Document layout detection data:
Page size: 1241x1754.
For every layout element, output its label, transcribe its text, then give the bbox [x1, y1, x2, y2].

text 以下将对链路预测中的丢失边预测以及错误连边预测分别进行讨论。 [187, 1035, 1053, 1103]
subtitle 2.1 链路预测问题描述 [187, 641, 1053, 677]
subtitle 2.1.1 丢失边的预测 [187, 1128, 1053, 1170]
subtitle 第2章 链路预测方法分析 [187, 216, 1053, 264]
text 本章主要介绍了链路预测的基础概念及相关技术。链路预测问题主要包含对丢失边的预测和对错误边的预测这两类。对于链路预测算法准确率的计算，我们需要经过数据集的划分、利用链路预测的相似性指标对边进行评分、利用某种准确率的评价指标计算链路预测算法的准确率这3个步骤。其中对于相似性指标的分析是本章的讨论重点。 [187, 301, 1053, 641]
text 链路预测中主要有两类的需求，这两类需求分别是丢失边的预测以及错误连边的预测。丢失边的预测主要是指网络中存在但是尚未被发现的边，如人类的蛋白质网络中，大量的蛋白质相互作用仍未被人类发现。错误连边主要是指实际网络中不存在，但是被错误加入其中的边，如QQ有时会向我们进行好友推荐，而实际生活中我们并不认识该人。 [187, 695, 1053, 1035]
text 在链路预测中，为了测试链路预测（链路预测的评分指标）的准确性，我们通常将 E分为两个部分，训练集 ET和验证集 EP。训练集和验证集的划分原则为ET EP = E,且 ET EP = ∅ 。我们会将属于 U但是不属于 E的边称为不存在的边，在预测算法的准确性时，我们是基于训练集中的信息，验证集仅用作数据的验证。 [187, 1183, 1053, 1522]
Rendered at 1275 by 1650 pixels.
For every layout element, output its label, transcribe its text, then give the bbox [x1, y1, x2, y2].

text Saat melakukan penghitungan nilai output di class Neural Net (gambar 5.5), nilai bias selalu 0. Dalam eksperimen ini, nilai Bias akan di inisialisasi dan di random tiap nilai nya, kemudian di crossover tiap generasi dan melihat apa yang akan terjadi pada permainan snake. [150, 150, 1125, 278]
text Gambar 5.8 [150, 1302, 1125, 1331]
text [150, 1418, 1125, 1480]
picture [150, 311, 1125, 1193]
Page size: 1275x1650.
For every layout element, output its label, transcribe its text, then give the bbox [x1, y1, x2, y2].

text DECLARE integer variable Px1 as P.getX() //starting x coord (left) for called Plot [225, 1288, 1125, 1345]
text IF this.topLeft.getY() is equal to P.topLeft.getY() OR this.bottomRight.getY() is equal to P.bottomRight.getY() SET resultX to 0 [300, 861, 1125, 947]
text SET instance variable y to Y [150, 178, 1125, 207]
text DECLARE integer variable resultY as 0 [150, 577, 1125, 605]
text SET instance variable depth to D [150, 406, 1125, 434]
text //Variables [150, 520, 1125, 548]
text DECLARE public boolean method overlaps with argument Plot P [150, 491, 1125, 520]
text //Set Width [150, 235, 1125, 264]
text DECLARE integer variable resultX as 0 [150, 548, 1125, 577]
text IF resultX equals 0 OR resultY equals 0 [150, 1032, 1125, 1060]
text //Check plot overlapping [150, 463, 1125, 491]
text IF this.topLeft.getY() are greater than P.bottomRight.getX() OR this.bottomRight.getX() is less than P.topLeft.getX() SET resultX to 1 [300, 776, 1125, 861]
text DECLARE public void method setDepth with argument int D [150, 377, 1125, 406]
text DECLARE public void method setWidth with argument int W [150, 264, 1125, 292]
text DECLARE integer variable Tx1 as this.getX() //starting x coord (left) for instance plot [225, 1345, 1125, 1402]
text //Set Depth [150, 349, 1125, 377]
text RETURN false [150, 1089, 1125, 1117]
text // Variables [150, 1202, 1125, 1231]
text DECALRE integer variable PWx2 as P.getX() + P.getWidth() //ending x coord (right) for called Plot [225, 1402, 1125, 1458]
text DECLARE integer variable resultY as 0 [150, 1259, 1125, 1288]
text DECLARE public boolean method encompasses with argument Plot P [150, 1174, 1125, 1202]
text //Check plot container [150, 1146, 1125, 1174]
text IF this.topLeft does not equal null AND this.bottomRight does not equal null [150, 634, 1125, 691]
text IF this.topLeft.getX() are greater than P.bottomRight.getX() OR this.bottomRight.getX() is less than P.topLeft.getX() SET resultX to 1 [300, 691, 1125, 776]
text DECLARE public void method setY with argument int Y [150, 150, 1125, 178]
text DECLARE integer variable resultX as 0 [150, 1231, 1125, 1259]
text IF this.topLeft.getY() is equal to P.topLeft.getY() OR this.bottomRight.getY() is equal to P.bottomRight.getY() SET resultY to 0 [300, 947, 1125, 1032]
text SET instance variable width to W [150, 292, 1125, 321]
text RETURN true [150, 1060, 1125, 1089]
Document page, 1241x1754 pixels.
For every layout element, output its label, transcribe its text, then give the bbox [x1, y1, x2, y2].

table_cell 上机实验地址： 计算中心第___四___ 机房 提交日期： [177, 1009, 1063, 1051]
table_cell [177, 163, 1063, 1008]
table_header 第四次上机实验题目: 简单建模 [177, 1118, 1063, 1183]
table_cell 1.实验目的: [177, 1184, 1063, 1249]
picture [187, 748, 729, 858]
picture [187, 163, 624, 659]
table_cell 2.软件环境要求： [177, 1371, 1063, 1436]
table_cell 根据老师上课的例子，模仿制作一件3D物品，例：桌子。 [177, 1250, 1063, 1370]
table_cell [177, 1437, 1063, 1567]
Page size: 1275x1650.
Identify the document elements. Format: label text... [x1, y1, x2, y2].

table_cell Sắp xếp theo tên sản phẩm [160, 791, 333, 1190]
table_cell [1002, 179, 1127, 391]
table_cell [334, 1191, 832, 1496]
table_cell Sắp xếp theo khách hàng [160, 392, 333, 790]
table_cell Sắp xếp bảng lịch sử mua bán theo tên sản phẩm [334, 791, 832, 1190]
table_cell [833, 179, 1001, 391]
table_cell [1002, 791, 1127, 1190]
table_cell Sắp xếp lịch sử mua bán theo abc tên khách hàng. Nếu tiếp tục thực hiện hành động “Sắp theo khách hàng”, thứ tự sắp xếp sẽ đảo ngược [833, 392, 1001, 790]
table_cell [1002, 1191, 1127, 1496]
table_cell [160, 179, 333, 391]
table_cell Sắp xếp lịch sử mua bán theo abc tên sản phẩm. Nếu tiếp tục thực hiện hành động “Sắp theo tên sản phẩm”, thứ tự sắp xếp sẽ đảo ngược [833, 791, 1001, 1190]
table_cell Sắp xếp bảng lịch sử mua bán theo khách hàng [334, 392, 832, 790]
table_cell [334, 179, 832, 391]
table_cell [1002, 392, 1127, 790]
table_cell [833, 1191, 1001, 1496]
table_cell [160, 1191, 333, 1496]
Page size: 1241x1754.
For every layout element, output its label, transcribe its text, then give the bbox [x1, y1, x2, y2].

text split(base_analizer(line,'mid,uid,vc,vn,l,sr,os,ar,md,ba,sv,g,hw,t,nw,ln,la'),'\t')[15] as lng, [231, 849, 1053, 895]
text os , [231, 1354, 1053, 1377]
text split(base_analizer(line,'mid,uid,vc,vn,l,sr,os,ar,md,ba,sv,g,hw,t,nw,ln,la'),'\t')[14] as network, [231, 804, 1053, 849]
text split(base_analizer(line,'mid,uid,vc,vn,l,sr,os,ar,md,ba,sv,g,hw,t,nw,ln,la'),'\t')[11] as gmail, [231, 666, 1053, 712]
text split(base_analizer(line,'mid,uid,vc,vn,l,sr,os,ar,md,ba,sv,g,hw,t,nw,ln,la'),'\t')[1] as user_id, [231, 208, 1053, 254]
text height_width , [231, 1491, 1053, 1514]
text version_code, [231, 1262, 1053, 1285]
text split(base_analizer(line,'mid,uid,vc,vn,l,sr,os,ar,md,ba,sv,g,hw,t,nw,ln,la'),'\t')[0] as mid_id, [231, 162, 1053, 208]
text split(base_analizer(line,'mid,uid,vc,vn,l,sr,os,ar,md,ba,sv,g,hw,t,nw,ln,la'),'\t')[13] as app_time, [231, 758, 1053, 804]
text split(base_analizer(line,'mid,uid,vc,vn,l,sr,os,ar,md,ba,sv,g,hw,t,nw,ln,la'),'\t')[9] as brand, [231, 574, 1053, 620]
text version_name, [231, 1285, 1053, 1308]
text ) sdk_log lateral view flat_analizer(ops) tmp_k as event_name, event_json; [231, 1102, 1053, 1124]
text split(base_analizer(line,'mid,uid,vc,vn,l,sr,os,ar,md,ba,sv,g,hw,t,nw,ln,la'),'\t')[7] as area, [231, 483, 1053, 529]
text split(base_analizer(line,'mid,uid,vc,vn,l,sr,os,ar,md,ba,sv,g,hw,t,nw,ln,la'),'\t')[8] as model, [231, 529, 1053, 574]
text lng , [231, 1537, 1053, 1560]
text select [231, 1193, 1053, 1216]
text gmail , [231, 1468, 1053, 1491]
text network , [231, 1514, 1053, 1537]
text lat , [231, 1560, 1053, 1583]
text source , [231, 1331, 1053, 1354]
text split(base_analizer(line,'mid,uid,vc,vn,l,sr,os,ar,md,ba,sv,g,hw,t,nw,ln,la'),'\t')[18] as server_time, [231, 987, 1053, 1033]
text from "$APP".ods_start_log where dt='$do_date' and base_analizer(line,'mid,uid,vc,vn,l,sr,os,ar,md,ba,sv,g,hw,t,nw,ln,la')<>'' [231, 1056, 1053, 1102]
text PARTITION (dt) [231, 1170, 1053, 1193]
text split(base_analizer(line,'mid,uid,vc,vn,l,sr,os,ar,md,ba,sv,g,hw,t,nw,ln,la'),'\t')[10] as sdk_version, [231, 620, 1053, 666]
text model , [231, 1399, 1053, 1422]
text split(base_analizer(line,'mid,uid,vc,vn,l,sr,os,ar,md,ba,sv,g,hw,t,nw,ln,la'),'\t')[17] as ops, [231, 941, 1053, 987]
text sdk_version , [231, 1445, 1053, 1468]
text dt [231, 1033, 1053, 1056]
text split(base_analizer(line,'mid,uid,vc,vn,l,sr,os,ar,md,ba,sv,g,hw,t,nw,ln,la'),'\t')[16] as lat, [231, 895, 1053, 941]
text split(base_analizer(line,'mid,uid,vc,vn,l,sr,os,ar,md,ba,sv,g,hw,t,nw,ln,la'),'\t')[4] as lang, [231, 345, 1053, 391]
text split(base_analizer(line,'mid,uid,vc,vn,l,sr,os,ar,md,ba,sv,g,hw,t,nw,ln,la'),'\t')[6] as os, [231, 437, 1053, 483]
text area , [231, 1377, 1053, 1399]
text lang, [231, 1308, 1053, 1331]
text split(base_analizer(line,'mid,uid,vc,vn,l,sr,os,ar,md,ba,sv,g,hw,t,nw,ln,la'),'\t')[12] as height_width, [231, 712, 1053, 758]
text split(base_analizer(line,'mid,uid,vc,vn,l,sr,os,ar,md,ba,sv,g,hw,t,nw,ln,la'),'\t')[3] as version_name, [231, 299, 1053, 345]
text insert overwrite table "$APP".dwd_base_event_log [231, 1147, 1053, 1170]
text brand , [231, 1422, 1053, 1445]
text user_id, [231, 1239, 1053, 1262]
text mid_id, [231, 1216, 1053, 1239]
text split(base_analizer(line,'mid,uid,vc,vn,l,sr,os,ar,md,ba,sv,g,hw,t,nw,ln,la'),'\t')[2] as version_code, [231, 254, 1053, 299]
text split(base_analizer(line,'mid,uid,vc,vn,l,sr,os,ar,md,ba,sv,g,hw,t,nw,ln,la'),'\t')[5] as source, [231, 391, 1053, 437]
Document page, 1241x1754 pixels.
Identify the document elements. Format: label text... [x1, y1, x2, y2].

▸ WHAT IS EXPECTED
Please transcribe the data exactly from its first line. End with the line that contains "Rendered at 1275 by 1650 pixels.".

▸ REPLY
Page size: 1241x1754.
For every layout element, output its label, transcribe its text, then give the bbox [x1, y1, x2, y2].

text 以下将对链路预测中的丢失边预测以及错误连边预测分别进行讨论。 [187, 1035, 1053, 1103]
subtitle 2.1 链路预测问题描述 [187, 641, 1053, 677]
subtitle 2.1.1 丢失边的预测 [187, 1128, 1053, 1170]
subtitle 第2章 链路预测方法分析 [187, 216, 1053, 264]
text 本章主要介绍了链路预测的基础概念及相关技术。链路预测问题主要包含对丢失边的预测和对错误边的预测这两类。对于链路预测算法准确率的计算，我们需要经过数据集的划分、利用链路预测的相似性指标对边进行评分、利用某种准确率的评价指标计算链路预测算法的准确率这3个步骤。其中对于相似性指标的分析是本章的讨论重点。 [187, 301, 1053, 641]
text 链路预测中主要有两类的需求，这两类需求分别是丢失边的预测以及错误连边的预测。丢失边的预测主要是指网络中存在但是尚未被发现的边，如人类的蛋白质网络中，大量的蛋白质相互作用仍未被人类发现。错误连边主要是指实际网络中不存在，但是被错误加入其中的边，如QQ有时会向我们进行好友推荐，而实际生活中我们并不认识该人。 [187, 695, 1053, 1035]
text 在链路预测中，为了测试链路预测（链路预测的评分指标）的准确性，我们通常将 E分为两个部分，训练集 ET和验证集 EP。训练集和验证集的划分原则为ET EP = E,且 ET EP = ∅ 。我们会将属于 U但是不属于 E的边称为不存在的边，在预测算法的准确性时，我们是基于训练集中的信息，验证集仅用作数据的验证。 [187, 1183, 1053, 1522]
Rendered at 1275 by 1650 pixels.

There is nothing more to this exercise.